Work to be completed ->
In the material, change "scientific name" to "Latin name" in the lines between the one holding "order: Gentianales" and the one holding "genus: Vaccinium", inclusive. Give back only those lines, with nothing else altered.

Dataset records ->
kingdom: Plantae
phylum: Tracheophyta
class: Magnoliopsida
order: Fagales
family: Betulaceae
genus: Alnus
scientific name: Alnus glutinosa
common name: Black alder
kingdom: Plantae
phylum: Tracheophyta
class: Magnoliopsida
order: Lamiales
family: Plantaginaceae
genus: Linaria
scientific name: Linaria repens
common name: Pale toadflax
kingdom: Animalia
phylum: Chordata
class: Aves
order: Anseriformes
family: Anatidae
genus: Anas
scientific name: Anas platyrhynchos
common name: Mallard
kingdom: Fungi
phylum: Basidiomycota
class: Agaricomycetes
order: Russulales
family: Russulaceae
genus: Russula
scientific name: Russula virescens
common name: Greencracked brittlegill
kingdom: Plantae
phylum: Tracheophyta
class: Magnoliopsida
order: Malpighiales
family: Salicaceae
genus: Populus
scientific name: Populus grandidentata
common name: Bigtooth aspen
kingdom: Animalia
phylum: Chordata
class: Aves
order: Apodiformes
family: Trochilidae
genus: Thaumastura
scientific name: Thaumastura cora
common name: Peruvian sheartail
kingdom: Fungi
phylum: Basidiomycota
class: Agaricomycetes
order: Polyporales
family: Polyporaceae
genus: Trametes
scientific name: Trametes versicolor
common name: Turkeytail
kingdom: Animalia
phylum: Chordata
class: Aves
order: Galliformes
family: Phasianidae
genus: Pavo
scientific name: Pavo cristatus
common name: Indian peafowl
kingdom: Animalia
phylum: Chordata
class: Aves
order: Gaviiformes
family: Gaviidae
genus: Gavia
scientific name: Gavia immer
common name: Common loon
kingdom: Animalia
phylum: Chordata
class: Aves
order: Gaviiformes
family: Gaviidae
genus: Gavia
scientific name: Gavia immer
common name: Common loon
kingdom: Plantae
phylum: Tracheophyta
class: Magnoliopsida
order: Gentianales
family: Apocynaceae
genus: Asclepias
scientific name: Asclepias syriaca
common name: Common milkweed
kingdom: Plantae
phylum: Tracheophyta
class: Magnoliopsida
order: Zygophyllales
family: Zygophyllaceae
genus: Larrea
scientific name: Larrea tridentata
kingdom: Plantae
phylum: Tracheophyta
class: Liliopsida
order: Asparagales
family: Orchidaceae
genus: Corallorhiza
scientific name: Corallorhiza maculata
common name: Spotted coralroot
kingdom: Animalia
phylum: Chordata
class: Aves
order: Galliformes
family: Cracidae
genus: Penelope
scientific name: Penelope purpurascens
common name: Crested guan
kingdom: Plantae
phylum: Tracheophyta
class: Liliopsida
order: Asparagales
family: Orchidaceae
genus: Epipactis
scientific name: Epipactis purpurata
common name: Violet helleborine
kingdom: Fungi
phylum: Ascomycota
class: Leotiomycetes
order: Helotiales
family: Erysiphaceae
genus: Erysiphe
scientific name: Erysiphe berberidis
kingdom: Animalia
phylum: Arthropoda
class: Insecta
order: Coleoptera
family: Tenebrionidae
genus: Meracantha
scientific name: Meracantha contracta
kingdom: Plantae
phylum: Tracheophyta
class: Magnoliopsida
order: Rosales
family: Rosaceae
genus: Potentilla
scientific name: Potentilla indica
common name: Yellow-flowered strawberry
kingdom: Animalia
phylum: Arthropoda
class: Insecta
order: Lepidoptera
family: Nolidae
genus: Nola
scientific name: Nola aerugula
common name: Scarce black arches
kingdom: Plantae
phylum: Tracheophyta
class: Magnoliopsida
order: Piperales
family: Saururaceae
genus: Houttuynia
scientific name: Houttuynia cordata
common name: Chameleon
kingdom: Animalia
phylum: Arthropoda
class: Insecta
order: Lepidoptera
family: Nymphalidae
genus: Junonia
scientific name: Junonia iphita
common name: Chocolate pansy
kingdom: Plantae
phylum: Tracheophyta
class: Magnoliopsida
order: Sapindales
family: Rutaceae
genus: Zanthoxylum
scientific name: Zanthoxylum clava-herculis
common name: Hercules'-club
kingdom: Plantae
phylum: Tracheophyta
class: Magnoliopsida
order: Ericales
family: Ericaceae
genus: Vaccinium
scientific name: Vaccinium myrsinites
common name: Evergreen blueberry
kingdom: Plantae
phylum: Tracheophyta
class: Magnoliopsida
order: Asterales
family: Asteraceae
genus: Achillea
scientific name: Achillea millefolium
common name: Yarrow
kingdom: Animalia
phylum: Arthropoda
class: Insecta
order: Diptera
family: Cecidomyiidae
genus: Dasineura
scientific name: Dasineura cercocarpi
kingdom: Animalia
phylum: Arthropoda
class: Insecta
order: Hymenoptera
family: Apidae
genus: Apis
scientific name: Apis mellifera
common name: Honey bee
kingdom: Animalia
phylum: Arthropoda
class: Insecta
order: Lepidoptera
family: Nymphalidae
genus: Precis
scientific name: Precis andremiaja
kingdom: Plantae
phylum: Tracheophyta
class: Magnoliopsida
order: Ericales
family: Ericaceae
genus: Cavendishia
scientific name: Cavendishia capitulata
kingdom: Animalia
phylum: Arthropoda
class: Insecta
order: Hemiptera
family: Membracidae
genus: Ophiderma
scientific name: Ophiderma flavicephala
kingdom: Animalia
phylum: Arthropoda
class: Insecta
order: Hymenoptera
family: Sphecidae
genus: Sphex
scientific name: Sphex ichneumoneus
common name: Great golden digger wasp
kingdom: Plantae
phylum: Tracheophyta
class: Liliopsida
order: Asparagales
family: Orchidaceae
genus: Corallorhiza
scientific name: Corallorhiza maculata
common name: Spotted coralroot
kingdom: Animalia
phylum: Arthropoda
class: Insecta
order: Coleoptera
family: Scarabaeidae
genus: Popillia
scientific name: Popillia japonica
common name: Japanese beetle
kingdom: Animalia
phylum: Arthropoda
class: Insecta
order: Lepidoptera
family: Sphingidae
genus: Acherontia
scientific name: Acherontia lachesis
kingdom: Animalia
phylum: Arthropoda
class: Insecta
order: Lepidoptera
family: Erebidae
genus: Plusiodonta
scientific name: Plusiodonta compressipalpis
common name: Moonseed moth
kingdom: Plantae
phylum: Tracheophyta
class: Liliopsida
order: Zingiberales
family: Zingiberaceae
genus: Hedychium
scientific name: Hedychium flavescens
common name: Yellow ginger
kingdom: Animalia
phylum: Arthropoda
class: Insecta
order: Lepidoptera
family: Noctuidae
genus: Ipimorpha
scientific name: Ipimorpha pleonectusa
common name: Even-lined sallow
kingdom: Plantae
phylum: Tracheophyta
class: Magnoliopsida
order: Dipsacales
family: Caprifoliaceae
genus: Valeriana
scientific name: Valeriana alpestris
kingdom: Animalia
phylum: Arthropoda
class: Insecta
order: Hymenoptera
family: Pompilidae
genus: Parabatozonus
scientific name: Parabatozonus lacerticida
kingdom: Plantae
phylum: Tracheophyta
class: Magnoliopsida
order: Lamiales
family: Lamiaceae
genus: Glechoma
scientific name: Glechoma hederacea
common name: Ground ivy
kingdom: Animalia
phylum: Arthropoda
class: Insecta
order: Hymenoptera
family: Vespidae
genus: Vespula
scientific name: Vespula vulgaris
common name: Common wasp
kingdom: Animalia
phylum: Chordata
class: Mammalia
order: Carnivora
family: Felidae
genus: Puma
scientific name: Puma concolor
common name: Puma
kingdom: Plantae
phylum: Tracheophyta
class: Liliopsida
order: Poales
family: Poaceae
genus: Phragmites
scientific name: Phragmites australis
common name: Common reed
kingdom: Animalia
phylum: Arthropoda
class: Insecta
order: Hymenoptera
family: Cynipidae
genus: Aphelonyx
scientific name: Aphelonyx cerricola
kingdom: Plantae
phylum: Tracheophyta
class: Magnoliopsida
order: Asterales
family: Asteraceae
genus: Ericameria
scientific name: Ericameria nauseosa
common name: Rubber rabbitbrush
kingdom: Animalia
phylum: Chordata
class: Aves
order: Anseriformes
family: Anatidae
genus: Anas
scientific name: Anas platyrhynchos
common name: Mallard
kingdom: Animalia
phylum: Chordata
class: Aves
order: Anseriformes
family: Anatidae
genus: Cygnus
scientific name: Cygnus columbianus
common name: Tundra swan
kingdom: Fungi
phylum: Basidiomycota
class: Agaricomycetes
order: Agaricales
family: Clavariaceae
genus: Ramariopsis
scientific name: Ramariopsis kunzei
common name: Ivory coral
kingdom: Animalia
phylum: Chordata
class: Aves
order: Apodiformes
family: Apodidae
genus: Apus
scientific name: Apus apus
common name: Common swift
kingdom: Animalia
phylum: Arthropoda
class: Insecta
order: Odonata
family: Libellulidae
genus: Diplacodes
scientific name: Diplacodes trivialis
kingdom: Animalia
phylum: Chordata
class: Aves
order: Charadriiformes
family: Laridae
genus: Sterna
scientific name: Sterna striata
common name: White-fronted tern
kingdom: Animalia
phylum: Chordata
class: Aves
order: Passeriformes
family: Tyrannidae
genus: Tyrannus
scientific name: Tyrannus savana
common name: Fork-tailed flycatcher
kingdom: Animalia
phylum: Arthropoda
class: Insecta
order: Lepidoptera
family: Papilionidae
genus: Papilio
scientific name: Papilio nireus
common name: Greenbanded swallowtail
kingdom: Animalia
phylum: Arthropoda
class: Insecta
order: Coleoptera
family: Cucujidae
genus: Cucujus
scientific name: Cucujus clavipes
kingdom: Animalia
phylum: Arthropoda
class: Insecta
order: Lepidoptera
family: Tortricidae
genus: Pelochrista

Written response ->
order: Gentianales
family: Apocynaceae
genus: Asclepias
Latin name: Asclepias syriaca
common name: Common milkweed
kingdom: Plantae
phylum: Tracheophyta
class: Magnoliopsida
order: Zygophyllales
family: Zygophyllaceae
genus: Larrea
Latin name: Larrea tridentata
kingdom: Plantae
phylum: Tracheophyta
class: Liliopsida
order: Asparagales
family: Orchidaceae
genus: Corallorhiza
Latin name: Corallorhiza maculata
common name: Spotted coralroot
kingdom: Animalia
phylum: Chordata
class: Aves
order: Galliformes
family: Cracidae
genus: Penelope
Latin name: Penelope purpurascens
common name: Crested guan
kingdom: Plantae
phylum: Tracheophyta
class: Liliopsida
order: Asparagales
family: Orchidaceae
genus: Epipactis
Latin name: Epipactis purpurata
common name: Violet helleborine
kingdom: Fungi
phylum: Ascomycota
class: Leotiomycetes
order: Helotiales
family: Erysiphaceae
genus: Erysiphe
Latin name: Erysiphe berberidis
kingdom: Animalia
phylum: Arthropoda
class: Insecta
order: Coleoptera
family: Tenebrionidae
genus: Meracantha
Latin name: Meracantha contracta
kingdom: Plantae
phylum: Tracheophyta
class: Magnoliopsida
order: Rosales
family: Rosaceae
genus: Potentilla
Latin name: Potentilla indica
common name: Yellow-flowered strawberry
kingdom: Animalia
phylum: Arthropoda
class: Insecta
order: Lepidoptera
family: Nolidae
genus: Nola
Latin name: Nola aerugula
common name: Scarce black arches
kingdom: Plantae
phylum: Tracheophyta
class: Magnoliopsida
order: Piperales
family: Saururaceae
genus: Houttuynia
Latin name: Houttuynia cordata
common name: Chameleon
kingdom: Animalia
phylum: Arthropoda
class: Insecta
order: Lepidoptera
family: Nymphalidae
genus: Junonia
Latin name: Junonia iphita
common name: Chocolate pansy
kingdom: Plantae
phylum: Tracheophyta
class: Magnoliopsida
order: Sapindales
family: Rutaceae
genus: Zanthoxylum
Latin name: Zanthoxylum clava-herculis
common name: Hercules'-club
kingdom: Plantae
phylum: Tracheophyta
class: Magnoliopsida
order: Ericales
family: Ericaceae
genus: Vaccinium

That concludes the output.